[[ Provided records, beginning ]]

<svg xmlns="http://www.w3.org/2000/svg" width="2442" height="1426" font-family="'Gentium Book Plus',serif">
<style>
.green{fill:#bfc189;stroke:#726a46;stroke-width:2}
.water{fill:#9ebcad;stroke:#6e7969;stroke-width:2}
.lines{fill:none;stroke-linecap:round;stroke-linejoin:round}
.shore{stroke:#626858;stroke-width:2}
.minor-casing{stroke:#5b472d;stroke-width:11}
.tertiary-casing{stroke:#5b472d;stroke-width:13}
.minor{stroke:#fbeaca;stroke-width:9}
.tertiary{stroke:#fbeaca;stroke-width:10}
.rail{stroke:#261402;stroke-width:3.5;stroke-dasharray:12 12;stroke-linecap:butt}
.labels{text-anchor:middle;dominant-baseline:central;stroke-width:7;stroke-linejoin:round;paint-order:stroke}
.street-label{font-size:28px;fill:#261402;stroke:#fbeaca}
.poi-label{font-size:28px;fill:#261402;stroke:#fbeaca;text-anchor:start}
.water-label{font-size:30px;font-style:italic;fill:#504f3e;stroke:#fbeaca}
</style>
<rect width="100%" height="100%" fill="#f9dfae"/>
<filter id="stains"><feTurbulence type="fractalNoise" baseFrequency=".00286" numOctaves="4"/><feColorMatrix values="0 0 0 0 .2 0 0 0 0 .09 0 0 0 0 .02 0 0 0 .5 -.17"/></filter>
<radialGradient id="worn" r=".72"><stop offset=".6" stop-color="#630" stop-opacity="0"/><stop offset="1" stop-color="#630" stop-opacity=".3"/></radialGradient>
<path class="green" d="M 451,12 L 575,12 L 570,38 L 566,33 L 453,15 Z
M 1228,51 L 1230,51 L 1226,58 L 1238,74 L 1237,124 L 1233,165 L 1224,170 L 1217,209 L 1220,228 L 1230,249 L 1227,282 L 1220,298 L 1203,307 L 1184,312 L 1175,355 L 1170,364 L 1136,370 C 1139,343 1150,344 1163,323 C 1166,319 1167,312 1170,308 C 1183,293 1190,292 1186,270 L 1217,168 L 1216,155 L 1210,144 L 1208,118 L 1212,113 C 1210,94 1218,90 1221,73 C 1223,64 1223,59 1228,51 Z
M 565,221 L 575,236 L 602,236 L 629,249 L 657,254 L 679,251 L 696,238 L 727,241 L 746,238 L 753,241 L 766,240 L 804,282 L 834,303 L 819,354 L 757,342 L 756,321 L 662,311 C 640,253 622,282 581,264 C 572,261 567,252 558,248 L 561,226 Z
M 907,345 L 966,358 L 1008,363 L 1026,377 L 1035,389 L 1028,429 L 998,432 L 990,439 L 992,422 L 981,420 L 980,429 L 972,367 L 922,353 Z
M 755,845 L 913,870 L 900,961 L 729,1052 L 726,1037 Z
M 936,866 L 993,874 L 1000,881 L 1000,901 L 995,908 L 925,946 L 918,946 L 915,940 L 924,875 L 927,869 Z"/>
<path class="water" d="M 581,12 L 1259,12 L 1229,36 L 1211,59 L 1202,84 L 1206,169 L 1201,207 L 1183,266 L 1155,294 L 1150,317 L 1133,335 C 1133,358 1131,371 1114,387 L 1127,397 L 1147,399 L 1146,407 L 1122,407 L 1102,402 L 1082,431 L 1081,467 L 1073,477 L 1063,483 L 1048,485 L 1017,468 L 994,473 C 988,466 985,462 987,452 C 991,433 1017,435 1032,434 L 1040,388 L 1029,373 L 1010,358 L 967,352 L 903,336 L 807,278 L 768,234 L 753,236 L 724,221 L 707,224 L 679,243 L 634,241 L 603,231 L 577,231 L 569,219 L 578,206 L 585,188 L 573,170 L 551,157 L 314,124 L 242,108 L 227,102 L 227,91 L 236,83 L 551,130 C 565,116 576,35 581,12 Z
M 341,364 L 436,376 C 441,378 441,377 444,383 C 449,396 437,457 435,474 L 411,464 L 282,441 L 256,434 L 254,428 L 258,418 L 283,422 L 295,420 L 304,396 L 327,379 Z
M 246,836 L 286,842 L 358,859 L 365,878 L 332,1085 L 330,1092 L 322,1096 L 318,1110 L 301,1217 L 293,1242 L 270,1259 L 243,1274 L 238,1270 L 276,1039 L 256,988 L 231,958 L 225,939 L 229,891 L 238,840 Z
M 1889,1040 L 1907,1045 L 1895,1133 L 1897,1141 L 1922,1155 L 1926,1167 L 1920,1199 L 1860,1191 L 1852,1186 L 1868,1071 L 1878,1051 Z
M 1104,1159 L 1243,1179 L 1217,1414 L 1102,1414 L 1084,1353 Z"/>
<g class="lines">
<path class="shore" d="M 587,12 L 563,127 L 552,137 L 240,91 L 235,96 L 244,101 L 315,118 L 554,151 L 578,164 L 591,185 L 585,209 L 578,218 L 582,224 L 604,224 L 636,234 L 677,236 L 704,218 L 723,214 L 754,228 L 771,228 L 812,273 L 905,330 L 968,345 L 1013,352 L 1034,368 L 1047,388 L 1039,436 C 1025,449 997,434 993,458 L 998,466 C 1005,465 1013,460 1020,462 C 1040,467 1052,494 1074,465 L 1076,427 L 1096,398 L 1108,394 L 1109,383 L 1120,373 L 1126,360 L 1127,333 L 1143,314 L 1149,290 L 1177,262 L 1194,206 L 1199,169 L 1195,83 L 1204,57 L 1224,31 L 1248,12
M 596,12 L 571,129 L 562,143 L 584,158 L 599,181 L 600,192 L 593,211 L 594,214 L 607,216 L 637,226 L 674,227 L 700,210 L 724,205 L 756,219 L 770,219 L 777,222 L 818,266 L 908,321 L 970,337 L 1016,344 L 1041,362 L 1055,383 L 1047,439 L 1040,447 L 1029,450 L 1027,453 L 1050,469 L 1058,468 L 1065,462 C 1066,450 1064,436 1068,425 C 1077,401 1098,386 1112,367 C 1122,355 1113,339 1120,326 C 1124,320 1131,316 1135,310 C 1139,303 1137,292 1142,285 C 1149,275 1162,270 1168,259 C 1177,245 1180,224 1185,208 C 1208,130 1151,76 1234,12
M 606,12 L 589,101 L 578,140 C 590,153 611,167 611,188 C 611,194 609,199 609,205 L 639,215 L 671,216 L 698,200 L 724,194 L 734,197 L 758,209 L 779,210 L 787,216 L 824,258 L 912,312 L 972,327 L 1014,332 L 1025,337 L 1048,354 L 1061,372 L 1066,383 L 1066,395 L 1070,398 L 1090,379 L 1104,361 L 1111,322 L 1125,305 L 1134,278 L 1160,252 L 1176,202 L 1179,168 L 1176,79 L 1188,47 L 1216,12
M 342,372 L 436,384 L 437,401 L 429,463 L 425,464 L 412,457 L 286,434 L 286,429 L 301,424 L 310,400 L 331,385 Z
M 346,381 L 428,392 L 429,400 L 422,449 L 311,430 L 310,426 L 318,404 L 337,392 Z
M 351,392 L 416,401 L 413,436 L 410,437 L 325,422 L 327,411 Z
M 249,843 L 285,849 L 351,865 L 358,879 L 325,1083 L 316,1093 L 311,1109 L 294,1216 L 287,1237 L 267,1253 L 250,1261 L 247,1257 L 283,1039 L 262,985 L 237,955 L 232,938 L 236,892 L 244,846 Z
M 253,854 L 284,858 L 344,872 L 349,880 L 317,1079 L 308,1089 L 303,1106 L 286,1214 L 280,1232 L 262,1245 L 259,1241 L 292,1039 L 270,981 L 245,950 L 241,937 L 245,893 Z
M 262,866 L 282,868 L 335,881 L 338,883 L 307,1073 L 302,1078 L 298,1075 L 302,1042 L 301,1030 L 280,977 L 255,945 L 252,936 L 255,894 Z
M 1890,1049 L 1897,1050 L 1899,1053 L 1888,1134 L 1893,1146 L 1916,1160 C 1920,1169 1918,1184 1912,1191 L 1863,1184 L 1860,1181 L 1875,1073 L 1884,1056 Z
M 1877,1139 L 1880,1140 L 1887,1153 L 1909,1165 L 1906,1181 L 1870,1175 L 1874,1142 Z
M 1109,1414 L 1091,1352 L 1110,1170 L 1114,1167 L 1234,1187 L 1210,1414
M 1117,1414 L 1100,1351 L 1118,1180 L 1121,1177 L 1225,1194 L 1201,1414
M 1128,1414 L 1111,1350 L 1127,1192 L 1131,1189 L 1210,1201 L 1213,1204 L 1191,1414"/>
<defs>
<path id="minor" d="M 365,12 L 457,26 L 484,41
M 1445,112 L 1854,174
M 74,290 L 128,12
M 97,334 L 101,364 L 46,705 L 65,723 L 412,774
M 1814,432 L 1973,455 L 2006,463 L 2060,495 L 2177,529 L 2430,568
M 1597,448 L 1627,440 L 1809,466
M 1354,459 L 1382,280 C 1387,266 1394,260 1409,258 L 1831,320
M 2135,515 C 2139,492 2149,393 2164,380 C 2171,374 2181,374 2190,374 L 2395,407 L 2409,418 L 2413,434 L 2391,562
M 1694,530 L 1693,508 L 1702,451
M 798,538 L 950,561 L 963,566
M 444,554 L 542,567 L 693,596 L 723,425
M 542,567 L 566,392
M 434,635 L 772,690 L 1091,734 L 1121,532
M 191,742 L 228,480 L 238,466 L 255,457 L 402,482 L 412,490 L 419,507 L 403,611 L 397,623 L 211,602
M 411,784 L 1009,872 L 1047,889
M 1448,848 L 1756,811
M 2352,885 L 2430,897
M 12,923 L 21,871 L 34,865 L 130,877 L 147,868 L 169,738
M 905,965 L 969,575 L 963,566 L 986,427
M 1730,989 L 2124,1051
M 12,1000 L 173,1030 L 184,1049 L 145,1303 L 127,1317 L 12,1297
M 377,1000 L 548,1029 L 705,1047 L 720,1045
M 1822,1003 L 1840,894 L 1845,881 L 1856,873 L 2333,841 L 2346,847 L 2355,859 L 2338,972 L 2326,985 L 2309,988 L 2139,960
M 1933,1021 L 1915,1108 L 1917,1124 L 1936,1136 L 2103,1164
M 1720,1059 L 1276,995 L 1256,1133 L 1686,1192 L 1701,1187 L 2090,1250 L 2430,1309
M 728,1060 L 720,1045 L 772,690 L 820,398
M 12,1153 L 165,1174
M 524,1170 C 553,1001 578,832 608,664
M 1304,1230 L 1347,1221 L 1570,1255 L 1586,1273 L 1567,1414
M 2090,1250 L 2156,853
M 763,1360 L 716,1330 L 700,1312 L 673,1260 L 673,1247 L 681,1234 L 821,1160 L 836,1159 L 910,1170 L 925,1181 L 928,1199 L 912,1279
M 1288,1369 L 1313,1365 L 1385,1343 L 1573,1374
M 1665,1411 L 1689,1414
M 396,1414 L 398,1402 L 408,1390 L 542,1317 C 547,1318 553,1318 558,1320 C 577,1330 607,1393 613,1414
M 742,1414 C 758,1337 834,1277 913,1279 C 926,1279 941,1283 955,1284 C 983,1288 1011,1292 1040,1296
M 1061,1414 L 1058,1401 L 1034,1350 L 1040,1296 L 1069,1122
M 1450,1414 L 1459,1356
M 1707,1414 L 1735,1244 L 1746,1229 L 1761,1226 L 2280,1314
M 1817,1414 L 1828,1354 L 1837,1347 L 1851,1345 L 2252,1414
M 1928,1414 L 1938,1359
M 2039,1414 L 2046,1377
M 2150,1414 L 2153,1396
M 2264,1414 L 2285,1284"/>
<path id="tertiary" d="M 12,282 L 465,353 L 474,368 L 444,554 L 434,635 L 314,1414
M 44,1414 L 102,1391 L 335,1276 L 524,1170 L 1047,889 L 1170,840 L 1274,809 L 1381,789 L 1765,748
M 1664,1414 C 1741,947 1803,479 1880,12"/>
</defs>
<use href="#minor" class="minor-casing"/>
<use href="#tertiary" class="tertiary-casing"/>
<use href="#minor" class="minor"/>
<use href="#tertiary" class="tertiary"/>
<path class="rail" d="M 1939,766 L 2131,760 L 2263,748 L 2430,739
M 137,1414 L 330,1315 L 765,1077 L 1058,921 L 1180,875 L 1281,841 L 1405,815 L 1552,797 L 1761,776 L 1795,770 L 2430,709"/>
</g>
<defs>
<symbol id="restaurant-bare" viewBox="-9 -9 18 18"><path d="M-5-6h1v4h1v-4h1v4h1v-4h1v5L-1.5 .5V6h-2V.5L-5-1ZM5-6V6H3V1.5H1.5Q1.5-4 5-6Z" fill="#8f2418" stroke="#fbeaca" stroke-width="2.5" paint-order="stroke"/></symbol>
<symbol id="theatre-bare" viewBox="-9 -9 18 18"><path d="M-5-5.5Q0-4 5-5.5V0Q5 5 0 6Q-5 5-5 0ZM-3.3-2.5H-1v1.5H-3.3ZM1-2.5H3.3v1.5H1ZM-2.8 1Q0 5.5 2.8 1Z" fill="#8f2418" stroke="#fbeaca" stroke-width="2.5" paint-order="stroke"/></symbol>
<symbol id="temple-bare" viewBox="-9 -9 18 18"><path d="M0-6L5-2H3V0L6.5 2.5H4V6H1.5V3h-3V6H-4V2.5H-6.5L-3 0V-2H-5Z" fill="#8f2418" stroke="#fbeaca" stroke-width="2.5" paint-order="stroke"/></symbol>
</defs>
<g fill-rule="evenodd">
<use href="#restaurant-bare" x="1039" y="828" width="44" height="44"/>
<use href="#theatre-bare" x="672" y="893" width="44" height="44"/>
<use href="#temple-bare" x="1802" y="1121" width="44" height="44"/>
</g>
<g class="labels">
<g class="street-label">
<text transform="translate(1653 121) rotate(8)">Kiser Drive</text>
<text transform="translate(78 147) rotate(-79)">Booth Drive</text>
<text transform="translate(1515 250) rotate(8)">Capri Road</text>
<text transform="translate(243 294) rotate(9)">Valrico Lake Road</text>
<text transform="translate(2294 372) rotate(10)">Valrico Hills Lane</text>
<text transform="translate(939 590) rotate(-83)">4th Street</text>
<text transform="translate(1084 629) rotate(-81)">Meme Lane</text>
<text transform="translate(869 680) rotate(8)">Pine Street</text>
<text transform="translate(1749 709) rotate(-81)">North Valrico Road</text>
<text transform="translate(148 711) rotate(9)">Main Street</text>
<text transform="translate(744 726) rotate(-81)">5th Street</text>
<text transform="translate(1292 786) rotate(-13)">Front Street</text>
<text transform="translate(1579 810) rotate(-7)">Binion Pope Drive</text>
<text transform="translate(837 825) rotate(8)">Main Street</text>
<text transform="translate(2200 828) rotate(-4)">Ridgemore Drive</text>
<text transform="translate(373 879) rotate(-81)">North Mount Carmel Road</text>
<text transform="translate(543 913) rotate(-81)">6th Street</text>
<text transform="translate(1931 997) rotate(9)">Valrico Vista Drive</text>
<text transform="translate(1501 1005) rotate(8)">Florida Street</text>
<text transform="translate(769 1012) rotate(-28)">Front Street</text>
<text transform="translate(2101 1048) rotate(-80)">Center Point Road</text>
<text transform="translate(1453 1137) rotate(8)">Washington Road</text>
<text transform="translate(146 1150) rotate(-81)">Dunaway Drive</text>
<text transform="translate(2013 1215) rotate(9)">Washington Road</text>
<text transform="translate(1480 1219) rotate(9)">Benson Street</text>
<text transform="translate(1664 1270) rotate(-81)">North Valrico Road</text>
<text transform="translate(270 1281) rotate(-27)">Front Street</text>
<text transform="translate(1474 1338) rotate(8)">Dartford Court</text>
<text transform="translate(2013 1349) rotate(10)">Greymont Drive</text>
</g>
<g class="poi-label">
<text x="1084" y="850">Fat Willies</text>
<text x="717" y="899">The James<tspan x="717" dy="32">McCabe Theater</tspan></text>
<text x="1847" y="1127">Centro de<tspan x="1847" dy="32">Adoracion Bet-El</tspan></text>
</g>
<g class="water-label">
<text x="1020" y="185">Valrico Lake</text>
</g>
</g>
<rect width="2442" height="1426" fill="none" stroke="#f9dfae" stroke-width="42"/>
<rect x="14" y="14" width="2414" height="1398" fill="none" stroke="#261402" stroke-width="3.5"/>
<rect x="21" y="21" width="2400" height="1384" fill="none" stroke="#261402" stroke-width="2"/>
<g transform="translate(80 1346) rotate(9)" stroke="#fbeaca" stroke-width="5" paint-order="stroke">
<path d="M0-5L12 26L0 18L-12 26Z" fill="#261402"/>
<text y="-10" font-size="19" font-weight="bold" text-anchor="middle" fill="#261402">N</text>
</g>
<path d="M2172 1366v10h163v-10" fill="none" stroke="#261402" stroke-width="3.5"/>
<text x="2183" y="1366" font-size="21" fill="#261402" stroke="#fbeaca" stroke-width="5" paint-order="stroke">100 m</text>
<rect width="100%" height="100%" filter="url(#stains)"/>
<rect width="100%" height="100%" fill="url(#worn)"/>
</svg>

[[ Provided records, end ]]

- **What you should do**:
Copy out each line from the listing that contains the string "linejoin".

- **Response to the exercise**:
.lines{fill:none;stroke-linecap:round;stroke-linejoin:round}
.labels{text-anchor:middle;dominant-baseline:central;stroke-width:7;stroke-linejoin:round;paint-order:stroke}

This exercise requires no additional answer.